Penile cutaneous horn is a clinical term that describes protruding hyperkeratosis, usually conical in shape, located on penile glans. Penile localization of this lesion, predominantly located on sun-exposed areas, is very rare. The association with
malignancy on the penis makes proper identification of these lesions essential. We present a 45-year-old man with a cutaneous horn, 25 mm in size, located on the basis of penile glans. The patient had a history of
phimosis, pseudoepitheliomatous balanoposthitis, surgical excision of penile verrucous
squamous cell carcinoma (SCC) and postoperative
radiotherapy of
carcinoma in situ on the same localization, ten years before. Complete surgical removal of the horn with separate excision of the margins and base was done. Pathologic examination revealed squamous
hyperplasia with suspicion of
carcinoma in situ. Additional negative
p16(INK4a) immunohistochemical analysis confirmed benign proliferative lesion.
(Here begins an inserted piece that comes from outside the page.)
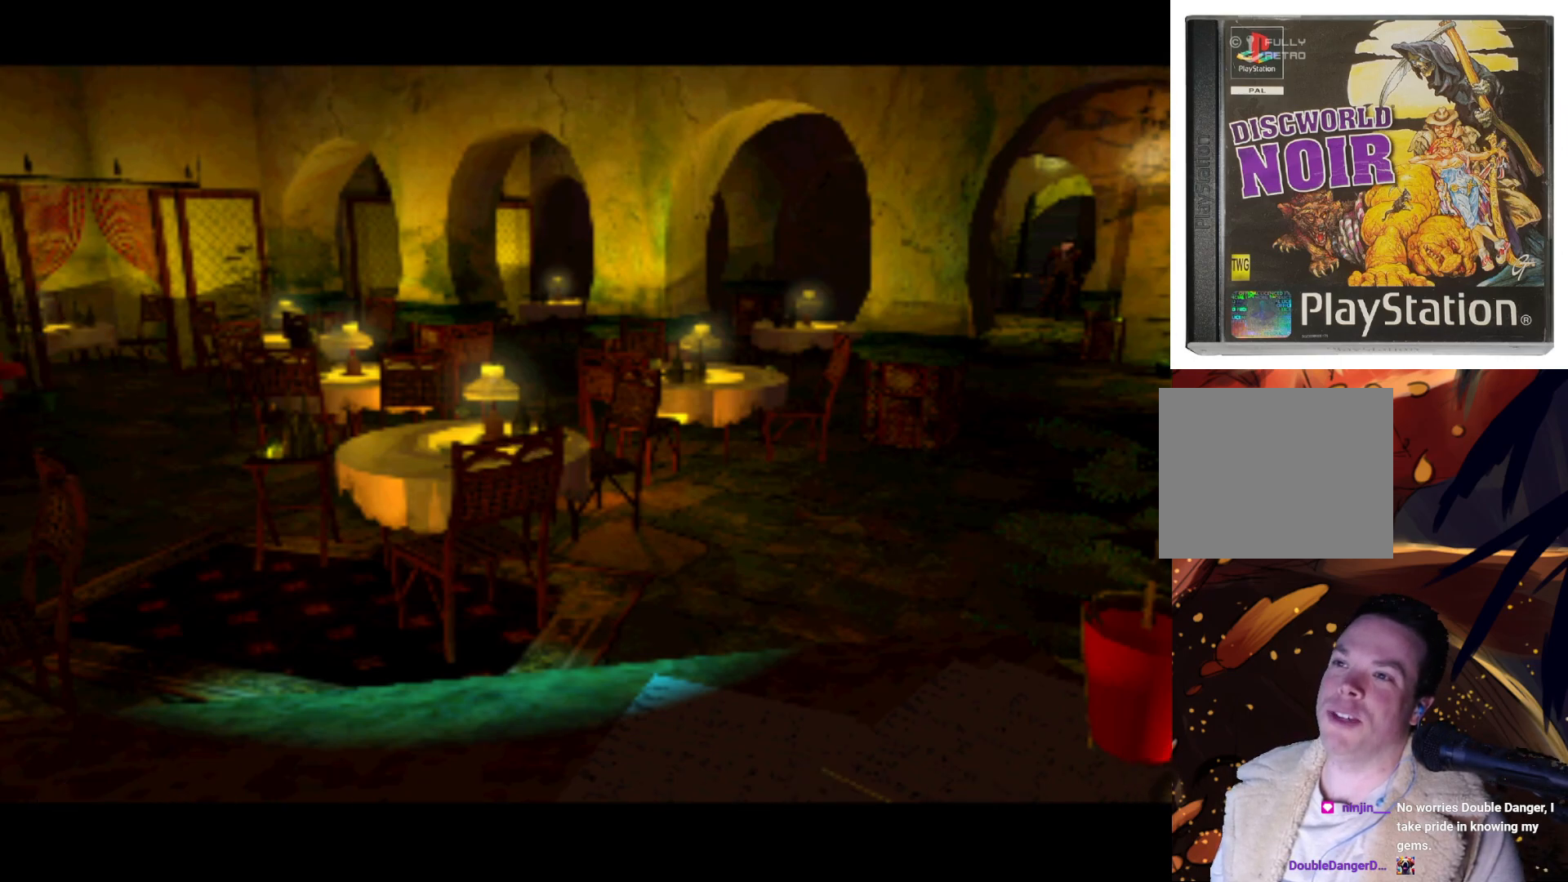
{"buttons": ["DPAD_UP", "DPAD_LEFT"], "left_stick": "center", "right_stick": "center", "events": [[33, "DPAD_LEFT", "up"], [67, "DPAD_DOWN", "down"], [67, "DPAD_RIGHT", "down"], [67, "DPAD_UP", "up"], [167, "DPAD_DOWN", "up"], [167, "DPAD_RIGHT", "up"], [200, "DPAD_LEFT", "down"], [200, "DPAD_UP", "down"]]}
DNA polymerase chain reaction for human papilloma virus
infection was negative. These findings suggested sparing
surgical procedure in our patient, without indication for partial penile
amputation, but with mandatory follow-up. Our case confirmed the association of pseudoepitheliomatous balanoposthitis with verrucous SCC, as well as the possible influence of
radiotherapy on the development of penile cutaneous horn. Additionally, we showed the important role
p16(INK4a) immunohistochemical analysis in the differential diagnosis of alterations adjacent to invasive SCC of the penis.